Which lines in the material below contain the string "part"? Copy out each of them.

= = = = =

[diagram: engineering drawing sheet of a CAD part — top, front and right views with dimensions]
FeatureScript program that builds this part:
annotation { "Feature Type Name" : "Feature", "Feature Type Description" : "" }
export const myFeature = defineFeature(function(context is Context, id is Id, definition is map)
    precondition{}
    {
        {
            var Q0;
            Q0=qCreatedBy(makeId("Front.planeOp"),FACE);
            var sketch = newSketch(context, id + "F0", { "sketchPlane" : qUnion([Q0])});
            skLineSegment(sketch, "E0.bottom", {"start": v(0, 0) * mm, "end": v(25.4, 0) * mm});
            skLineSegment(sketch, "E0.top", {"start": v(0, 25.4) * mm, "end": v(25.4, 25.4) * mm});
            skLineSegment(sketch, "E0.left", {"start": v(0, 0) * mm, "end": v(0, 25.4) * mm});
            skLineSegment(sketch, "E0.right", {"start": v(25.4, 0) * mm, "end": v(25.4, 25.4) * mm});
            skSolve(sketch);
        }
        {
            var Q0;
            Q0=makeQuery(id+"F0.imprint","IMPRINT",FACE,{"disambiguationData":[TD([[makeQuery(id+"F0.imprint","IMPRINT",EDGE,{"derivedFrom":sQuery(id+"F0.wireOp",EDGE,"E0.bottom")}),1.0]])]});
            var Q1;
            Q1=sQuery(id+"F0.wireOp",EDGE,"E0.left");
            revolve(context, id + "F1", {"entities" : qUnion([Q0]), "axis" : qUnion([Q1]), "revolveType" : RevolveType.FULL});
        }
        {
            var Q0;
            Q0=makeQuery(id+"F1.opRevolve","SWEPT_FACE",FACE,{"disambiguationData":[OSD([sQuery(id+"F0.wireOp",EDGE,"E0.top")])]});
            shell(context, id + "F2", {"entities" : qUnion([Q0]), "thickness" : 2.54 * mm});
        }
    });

= = = = =

▶ Full output
[diagram: engineering drawing sheet of a CAD part — top, front and right views with dimensions]
FeatureScript program that builds this part:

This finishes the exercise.